Of course, this is no easy problem to solve, right? But it’s a worthwhile problem to solve! I don’t get why people throw up their hands at the task of finding their purpose. It’s supposed to be hard, genius. Otherwise, you wouldn’t want it.
Here are some of my best resources for finding your purpose in life to help you out:
Let’s say you do have a mission in mind — a side business, a hobby, a fitness goal. Whatever. How do you become productive while on that mission? Again, let’s look at more principles, not tips.
Ugh. I know what it feels like to be at stuck, zero, no progress, no results, just an uphill climb. Just thinking about the steps it would take to change your life exhausts you. I get it. There’s no easy answer to overcome inertia, but once you do, you can experience the power of momentum.
The more momentum you create, the easier it is to produce more, which creates more momentum, which makes it easier to produce, which creates the upward spiral success is built on.
Life is a game of upward and downward spirals. It’s a game of feedback loops. If you learn nothing else from me, understand this concept that is literally running your life.
Confident, motivated, and productive people just build better feedback loops than others. You take in feedback all the time, mainly in your behavior.
When you do excel at something, it sends a subconscious signal that says “you’re excellent.” Stack enough subconscious wins under your belt and you create a “winner effect.” You’ve experienced this at some point in your life in some areas.
You get lucky or you do work hard to succeed something. All of a sudden you have a bit more swagger. Did you magically become some superhuman? Nope, you just gave yourself permission to be confident due to feedback.
The most difficult part of the new life path isn’t the entire path itself, but the very beginning. If you can work on something for 90 days to 6 months, you are 80 percent of the way there.
Most bloggers quit writing before six months. The majority of people quit their diet and exercise before six months. People give up on hobbies before six months. But of course, you see the people who are still in the gym after the new year’s craze dies down, manage to get that blog up and running, learn the new language, etc.
Are they any different than you? Better? More motivated? Yes and no. Let me explain.
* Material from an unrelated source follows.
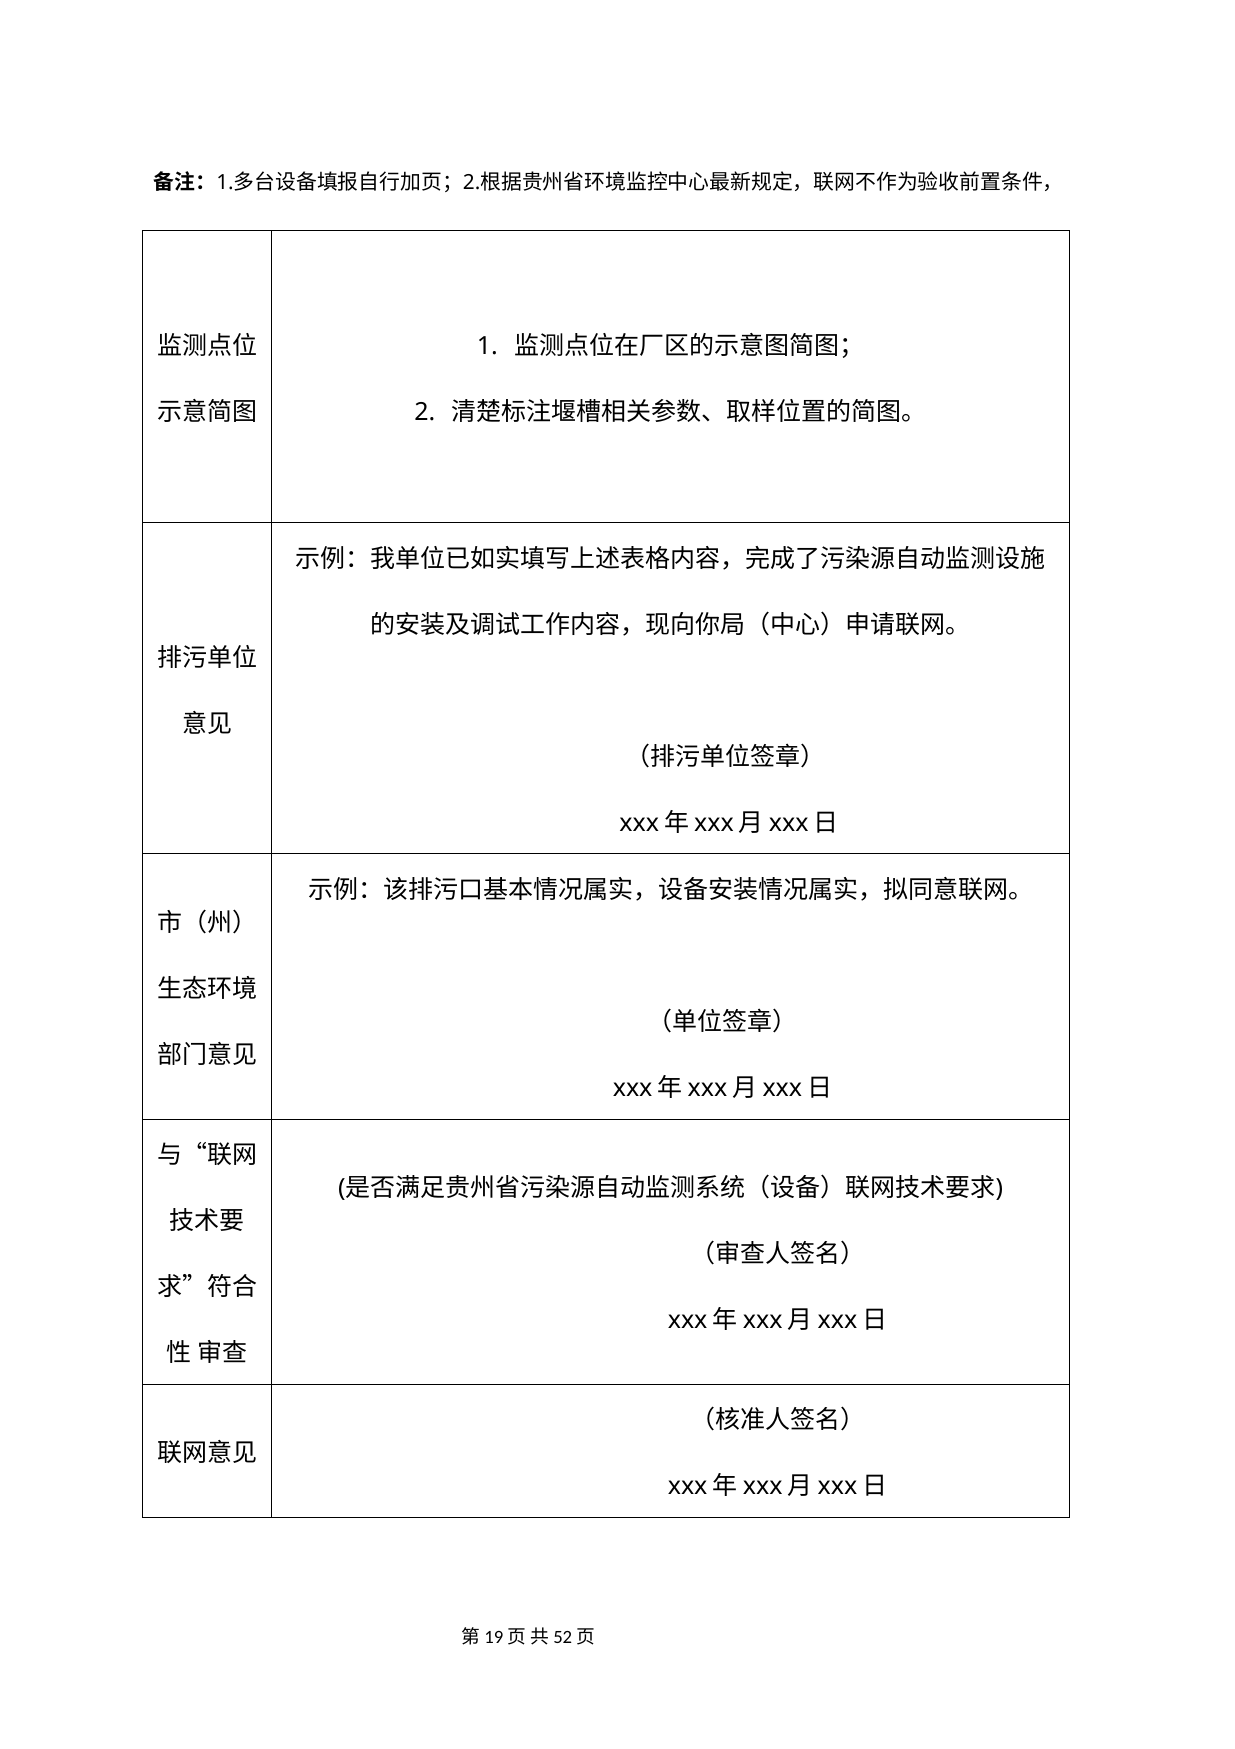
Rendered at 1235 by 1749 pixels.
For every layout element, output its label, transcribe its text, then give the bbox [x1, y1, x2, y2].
I’ve gone from very, very, very lazy to productive. I always ask myself how. I’ve been that stoner on the couch watching Netflix and porn in rotation all day. I’ve been a loser. This fact actually helps me write with more confidence because I know what it’s like to be on both sides.
I credit my productivity to three things. The first two I mentioned. I found my purpose and gained enough momentum to break the beginner’s barrier. But there was one more important source that changed everything for me.
I got really, really, really pissed off.
I was sick of being a loser, knew I had intelligence, and knew I had too much talent to be a bum. Pain and dissatisfaction are two of the most potent sources of productivity. I prefer them much more than inspiration.
Pain is so useful. People who literally don’t feel pain have a hard time staying alive.
They’re missing that crucial signal pain provides:
Something is wrong, fix it!
There are no easy answers to this problem, but sometimes feeling the weight of your inaction so badly that you feel compelled to do something is the best route you can take.
If you combine dissatisfaction with the search for purpose with momentum, you get to experience this level of productivity nirvana I’m going to describe next.
I opened the post by mocking 20 point productivity checklists because they miss the point entirely.
Those posts are like someone giving you a bunch of wood, nails, hammers, saws, etc, but failing to mention that you’re building a house with them.
Tools and tasks are a means to an end.
Productivity itself is a means to an end.
So many people are needlessly bowing to the altar of productivity, all the while never becoming productive, foolish.
Understand the principles, know why you’re doing what you’re doing, and the tasks themselves won’t matter at all.